Background And Aim: An endoscopic forceps biopsy (EFB) carries the risk of missing the neoplastic foci within a polyp as only a small portion of the lesion is sampled using this technique. Accordingly, the histological examination of specimens obtained by an EFB is of limited accuracy and patient management based on the histological findings is controversial. The aim of this prospective study was to determine the diagnostic concordance between an EFB and resected tissues of gastric and colon polyps.

Methods: Between January 2006 and October 2007, 1312 gastrointestinal polyps from 896 patients were resected in our hospital. Patients with polyps of epithelial origin of at least 8 mm in diameter and not associated with polyposis syndromes were included in the study. Polyps of nonepithelial origin were excluded. One thousand two hundred and sixty-four polyps of epithelial origin [gastric polyps (n=268) and colon polyps (n=996)] obtained from 813 patients met the inclusion criteria. All patients underwent an EFB and resection of the polyp by endoscopic mucosal resection and endoscopic submucosal dissection.

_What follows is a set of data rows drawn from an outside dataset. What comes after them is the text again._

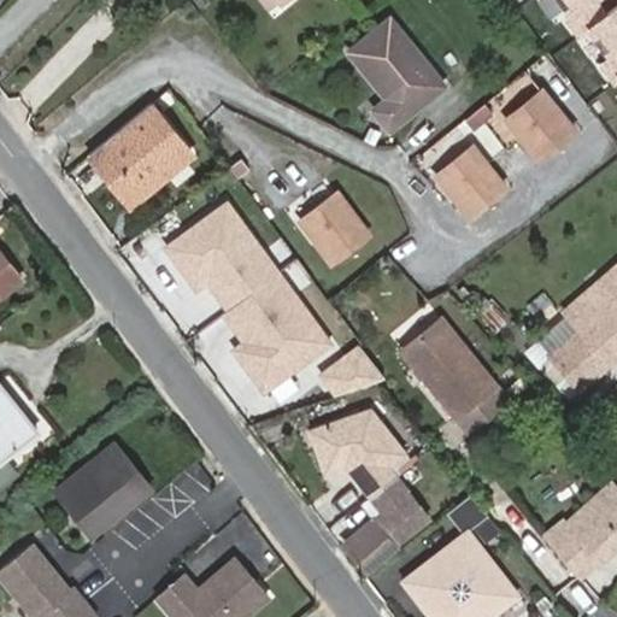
[(570,12),(583,30),(593,23),(606,13),(595,0),(568,0),(575,9),(570,12)]
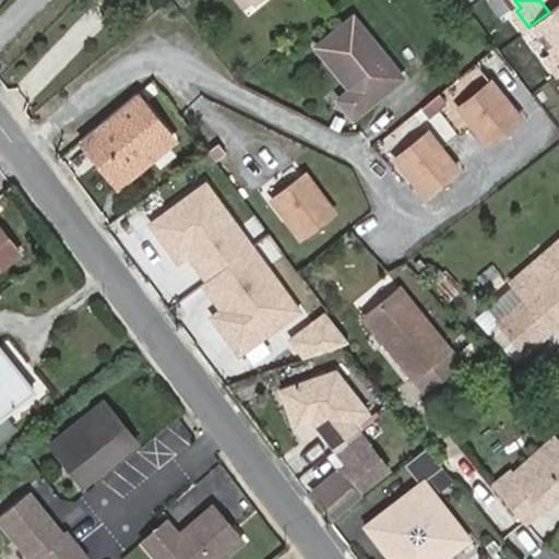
[(548,54),(558,67),(558,3),(549,12),(537,21),(557,47),(548,54)]
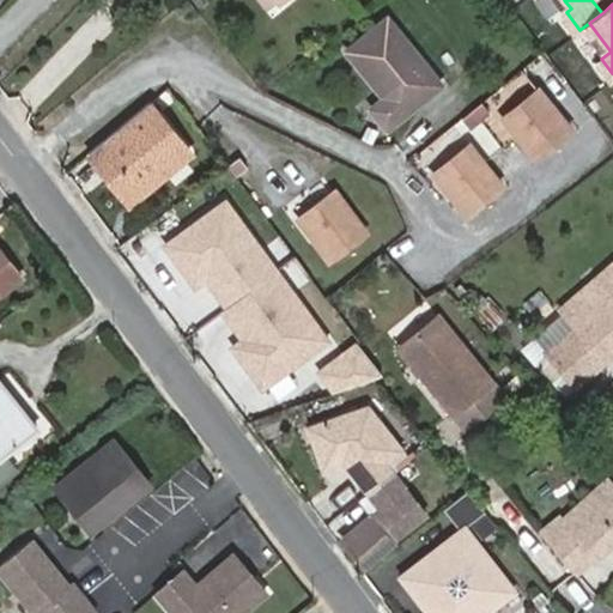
[(387,129),(442,85),(388,17),(347,52),(384,97),(371,108),(387,129)]
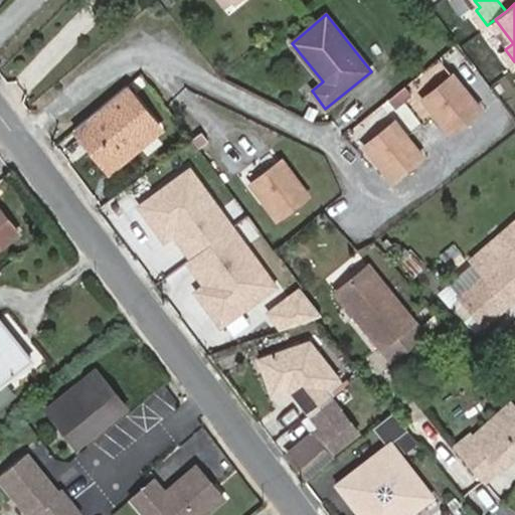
[(425,102),(453,136),(483,112),(455,76),(425,102)]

Results: Multiple polyps existed in 31.6% of the patients. The pathological diagnoses of resected gastric polyps were as follows: adenomas with low-grade dysplasia, 46 (17.2%); adenomas with high-grade dysplasia, 42 (15.7%); hyperplastic polyps, 126 (47.0%); chronic inflammatory polyps, 29 (10.8%); and adenocarcinomas, 25 (9.3%). The discrepancy rate between an EFB and the pathology of the resected gastric polyps was 39.2% (the Kendall's tau-b and the kappa coefficient for agreement between the EFB and resected specimens of gastric polyps were 0.577 and 0.472, respectively; P value <0.001). No relationship between the size of the gastric polyp and the concordance rate was observed. The pathological diagnoses of the resected colon polyps were as follows: adenomas with low-grade dysplasia, 559 (56.1%); adenomas with high-grade dysplasia, 229 (23.0%); hyperplastic polyps, 44 (4.4%); adenocarcinomas, 53 (5.3%); and inflammatory polyps, 111 (11.1%). The discrepancy rate between the EFB and the pathology of the resected colon polyps was 39.8%. (the Kendall's tau-b and the kappa coefficient for agreement between the EFB and the resected specimens of the colon polyps were 0.479 and 0.293, respectively; P value <0.001). No relationship between the size of the colon polyp and the concordance rate was observed.

Conclusion: Considerable discrepancies were observed in histological findings between the EFB and the resected specimens. Therefore, complete removal of the entire polyp is recommended to confirm the diagnosis, to remove precancerous lesions, and to develop an optimal management plan.